Transcribe the listing below exactly, leaving nothing out.

═════ TASK INPUT ═════

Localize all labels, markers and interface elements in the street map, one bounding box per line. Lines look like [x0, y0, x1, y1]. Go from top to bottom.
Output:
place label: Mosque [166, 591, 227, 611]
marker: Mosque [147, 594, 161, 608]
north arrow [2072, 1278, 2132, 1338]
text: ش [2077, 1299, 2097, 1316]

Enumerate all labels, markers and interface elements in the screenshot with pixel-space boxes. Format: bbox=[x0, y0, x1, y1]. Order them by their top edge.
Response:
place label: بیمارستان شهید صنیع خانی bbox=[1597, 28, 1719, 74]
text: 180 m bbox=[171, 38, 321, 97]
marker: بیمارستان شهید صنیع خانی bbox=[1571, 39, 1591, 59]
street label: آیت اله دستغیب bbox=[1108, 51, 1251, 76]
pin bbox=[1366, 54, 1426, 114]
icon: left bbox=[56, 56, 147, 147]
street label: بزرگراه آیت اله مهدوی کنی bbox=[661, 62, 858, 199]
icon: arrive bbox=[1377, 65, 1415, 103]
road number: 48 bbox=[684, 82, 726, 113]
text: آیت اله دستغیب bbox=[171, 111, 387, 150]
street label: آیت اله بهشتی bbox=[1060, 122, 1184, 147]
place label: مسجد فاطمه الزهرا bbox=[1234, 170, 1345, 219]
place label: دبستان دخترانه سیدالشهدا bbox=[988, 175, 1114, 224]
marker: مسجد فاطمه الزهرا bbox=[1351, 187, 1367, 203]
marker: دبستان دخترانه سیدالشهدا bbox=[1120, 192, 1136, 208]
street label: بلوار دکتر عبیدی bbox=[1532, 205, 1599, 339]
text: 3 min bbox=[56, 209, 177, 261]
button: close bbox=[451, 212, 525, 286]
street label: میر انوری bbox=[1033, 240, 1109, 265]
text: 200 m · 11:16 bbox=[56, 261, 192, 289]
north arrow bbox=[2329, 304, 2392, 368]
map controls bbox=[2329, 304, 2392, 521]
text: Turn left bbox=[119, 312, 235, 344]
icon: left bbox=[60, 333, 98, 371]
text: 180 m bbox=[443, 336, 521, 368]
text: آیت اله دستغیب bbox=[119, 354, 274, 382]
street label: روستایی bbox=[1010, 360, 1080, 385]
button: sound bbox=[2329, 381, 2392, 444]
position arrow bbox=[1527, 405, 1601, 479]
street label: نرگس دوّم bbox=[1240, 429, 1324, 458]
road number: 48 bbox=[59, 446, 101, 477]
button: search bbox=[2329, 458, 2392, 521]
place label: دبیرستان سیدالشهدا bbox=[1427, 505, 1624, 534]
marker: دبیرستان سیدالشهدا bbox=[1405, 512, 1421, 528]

═════

• EXERCISE RESULT:
Localize all labels, markers and interface elements in the street map, one bounding box per line. Lines look like [x0, y0, x1, y1]. Go from top to bottom.
Output:
place label: Mosque [166, 591, 227, 611]
marker: Mosque [147, 594, 161, 608]
north arrow [2072, 1278, 2132, 1338]
text: ش [2077, 1299, 2097, 1316]

Enumerate all labels, markers and interface elements in the screenshot with pixel-space boxes. Format: bbox=[x0, y0, x1, y1]. Order them by their top edge.
Response:
place label: بیمارستان شهید صنیع خانی bbox=[1597, 28, 1719, 74]
text: 180 m bbox=[171, 38, 321, 97]
marker: بیمارستان شهید صنیع خانی bbox=[1571, 39, 1591, 59]
street label: آیت اله دستغیب bbox=[1108, 51, 1251, 76]
pin bbox=[1366, 54, 1426, 114]
icon: left bbox=[56, 56, 147, 147]
street label: بزرگراه آیت اله مهدوی کنی bbox=[661, 62, 858, 199]
icon: arrive bbox=[1377, 65, 1415, 103]
road number: 48 bbox=[684, 82, 726, 113]
text: آیت اله دستغیب bbox=[171, 111, 387, 150]
street label: آیت اله بهشتی bbox=[1060, 122, 1184, 147]
place label: مسجد فاطمه الزهرا bbox=[1234, 170, 1345, 219]
place label: دبستان دخترانه سیدالشهدا bbox=[988, 175, 1114, 224]
marker: مسجد فاطمه الزهرا bbox=[1351, 187, 1367, 203]
marker: دبستان دخترانه سیدالشهدا bbox=[1120, 192, 1136, 208]
street label: بلوار دکتر عبیدی bbox=[1532, 205, 1599, 339]
text: 3 min bbox=[56, 209, 177, 261]
button: close bbox=[451, 212, 525, 286]
street label: میر انوری bbox=[1033, 240, 1109, 265]
text: 200 m · 11:16 bbox=[56, 261, 192, 289]
north arrow bbox=[2329, 304, 2392, 368]
map controls bbox=[2329, 304, 2392, 521]
text: Turn left bbox=[119, 312, 235, 344]
icon: left bbox=[60, 333, 98, 371]
text: 180 m bbox=[443, 336, 521, 368]
text: آیت اله دستغیب bbox=[119, 354, 274, 382]
street label: روستایی bbox=[1010, 360, 1080, 385]
button: sound bbox=[2329, 381, 2392, 444]
position arrow bbox=[1527, 405, 1601, 479]
street label: نرگس دوّم bbox=[1240, 429, 1324, 458]
road number: 48 bbox=[59, 446, 101, 477]
button: search bbox=[2329, 458, 2392, 521]
place label: دبیرستان سیدالشهدا bbox=[1427, 505, 1624, 534]
marker: دبیرستان سیدالشهدا bbox=[1405, 512, 1421, 528]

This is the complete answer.